Like when my fellow commentators hand over to me in the SEN commentary booth, nobody can ever pronounce my name correctly. Justin Langer even asked me one time how to pronounce it. I was so upset, I didn’t stop sucking my thumb for three days.
Like how I was asked if I was carrying a bomb in my bag on my first day in Australia eight years ago. Like the time someone walked up to me in a restaurant when I was standing waiting for a takeaway order, pulled their wallet out from the coat hanging next to me, and went, “I didn’t feel OK leaving it there”. Like the lady who stood next to me in the security line at Brisbane airport last month, looked at my bag being scanned, and went, “I really hope I’m not on the same flight as you”. Or when I saw the man walking ahead of me one evening in Perth blatantly crossing the road and start walking on the other side while repeatedly looking suspiciously over his shoulder.
And if you are one of those who thinks this is ok, then just listen: It never is.
Let’s start with a civnat tier, defensive response.
How do we know all these security guards were White? These days they are more likely to be nonwhite. After Israel did 9/11 nonwhites complained so much that governments and corporations very obviously went out of their way to hire nonwhites as security guards just so nonwhites wouldn’t be offended when asked to show their bombs bags.
It has reached such an absurd level that Jeff Kennett got in trouble for noticing this a few years ago.
Jeff Kennett offers mild civnat critique of AFL Behavioural Awareness Officers
The irony bites especially hard for White people at airports. 20 years after Israel did 9/11 then blamed it on muslims, White grandmothers get bomb searched by muslim security guards because jews also push multiculturalism and mass immigration into White countries.
However, these are defensive, “it’s not fair” kind of arguments. The Economic Zone Formerly Known as Australia points us in a more constructive direction.
Every race on the planet is racist, and every race on the planet is allowed to be racist except White people. Racism is the immune system of a nation.
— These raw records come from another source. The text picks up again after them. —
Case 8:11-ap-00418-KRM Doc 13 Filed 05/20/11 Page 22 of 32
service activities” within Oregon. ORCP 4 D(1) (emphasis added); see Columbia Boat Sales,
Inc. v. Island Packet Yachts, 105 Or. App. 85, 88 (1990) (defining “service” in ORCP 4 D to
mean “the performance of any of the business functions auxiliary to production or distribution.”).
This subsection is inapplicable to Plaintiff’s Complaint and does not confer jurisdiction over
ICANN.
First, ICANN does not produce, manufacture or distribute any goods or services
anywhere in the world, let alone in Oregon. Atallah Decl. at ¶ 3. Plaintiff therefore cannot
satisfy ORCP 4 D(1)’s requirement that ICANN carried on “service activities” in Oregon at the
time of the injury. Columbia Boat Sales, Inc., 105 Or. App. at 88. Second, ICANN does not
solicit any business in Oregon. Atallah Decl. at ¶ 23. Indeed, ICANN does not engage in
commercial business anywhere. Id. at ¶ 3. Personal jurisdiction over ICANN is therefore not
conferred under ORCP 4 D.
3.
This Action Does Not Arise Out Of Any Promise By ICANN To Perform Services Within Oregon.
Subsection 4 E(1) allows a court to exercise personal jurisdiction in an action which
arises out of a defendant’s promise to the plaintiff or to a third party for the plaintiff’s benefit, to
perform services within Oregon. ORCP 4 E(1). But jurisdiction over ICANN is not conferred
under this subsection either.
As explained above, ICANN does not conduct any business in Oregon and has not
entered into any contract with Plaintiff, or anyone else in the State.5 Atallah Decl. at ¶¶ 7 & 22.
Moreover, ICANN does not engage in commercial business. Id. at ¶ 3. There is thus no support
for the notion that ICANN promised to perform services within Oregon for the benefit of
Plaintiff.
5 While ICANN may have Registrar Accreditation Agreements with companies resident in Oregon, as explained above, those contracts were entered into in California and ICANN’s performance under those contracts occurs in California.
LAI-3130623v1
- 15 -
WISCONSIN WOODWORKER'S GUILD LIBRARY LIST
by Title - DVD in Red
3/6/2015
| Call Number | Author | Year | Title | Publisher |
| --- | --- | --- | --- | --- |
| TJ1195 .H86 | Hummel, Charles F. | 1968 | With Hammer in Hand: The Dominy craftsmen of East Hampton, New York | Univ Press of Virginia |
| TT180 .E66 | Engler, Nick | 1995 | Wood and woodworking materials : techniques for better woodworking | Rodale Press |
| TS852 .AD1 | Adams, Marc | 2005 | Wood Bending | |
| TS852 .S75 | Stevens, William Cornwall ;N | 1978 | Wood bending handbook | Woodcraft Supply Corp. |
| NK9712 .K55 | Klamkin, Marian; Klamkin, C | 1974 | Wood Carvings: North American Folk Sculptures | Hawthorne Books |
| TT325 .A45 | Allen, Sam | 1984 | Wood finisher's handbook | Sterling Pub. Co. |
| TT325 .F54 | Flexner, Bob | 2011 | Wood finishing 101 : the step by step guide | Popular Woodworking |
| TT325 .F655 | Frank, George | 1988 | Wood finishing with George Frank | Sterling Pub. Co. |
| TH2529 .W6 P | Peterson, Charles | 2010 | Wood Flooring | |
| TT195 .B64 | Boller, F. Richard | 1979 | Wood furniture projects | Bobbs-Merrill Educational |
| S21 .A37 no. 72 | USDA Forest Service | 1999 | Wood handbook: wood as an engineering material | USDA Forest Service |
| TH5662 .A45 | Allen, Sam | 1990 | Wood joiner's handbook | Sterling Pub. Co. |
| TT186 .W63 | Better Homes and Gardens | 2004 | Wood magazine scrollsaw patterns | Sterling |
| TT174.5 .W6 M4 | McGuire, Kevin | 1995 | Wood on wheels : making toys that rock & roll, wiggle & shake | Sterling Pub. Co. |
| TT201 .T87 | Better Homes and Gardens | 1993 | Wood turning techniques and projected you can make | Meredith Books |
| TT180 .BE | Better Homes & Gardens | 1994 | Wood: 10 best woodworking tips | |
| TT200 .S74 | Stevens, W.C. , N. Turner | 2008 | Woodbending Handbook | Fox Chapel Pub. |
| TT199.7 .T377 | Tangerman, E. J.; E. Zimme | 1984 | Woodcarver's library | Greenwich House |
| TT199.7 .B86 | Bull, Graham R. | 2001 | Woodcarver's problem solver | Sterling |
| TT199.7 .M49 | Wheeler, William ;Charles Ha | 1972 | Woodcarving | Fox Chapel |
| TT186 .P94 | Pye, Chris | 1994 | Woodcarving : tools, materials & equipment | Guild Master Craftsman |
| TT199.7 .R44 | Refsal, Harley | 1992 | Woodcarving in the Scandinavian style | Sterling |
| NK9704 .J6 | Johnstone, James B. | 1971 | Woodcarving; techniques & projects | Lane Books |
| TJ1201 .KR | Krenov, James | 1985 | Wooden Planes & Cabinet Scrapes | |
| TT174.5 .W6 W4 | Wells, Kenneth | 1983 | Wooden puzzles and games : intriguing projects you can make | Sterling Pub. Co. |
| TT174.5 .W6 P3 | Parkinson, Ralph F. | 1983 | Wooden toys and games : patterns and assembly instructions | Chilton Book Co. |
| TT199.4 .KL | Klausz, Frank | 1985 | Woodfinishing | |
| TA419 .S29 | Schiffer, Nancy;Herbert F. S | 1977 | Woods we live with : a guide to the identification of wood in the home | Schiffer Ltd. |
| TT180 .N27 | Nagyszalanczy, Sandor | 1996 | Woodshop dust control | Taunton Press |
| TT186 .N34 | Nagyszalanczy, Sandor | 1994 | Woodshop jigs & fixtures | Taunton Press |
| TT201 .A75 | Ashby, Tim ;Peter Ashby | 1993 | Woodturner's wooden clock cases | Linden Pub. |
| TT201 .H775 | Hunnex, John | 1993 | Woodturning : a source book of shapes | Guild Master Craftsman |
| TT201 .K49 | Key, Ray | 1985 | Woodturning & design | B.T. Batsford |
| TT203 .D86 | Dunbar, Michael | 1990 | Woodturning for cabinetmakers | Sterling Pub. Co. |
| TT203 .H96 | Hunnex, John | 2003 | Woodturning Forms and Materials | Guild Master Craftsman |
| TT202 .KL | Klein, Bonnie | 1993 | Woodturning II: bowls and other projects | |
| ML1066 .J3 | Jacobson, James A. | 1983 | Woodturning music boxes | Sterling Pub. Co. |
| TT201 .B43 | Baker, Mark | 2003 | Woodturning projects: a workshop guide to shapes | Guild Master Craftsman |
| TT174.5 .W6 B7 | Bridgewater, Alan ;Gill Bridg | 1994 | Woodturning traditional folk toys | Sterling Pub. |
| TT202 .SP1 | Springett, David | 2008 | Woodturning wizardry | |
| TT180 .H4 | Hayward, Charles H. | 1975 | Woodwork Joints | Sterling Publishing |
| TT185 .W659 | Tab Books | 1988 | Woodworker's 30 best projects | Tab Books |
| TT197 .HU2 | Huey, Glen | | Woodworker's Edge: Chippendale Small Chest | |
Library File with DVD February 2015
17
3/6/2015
Our bodies were created to recognise harmful and/or foreign objects and expel them. “Racism”, better understood as in group preference, works exactly the same way.
We recognise that somebody has a different skin colour, facial features, an accent, they dress differently. They may simply have different instinctual reactions or a different outlook on life. All of these traits from the most obvious red flags to the faintest of hints indicate that someone is foreign.
When there are only ever a few thousand foreigners temporarily in your country at any given time, these completely normal reactions to foreigners by Australians triggers our innate White empathy and promote hospitality.
When millions of foreigners have been deliberately imported by our governments to live here permanently and replace us, these completely normal reactions to foreigners override our innate White empathy and trigger a collective desire to remove the foreigners in order to secure the existence of our people and a future for White children.
Very few people in Australia in The Current Year will say anything to overtly assert our right to exist as a people in our homeland, but the unconscious, instinctual immune system is still active among many Australians. It still exists despite decades of programming designed to negate our so-called “unconscious bias”, otherwise known as our survival instinct.
Rather than pointing out the hypocrisy of this woke Indian journalist who has quite clearly ridden his minority status all the way to the bank, I hope all the security guards he complained about are indeed White Australians. I hope they were deliberately attempting to make the foreigner feel uncomfortable, with the intent to make him leave Australia.
I also hope they are making half a dozen White babies each and connecting with their White brothers to advocate and prepare for a White Australian future.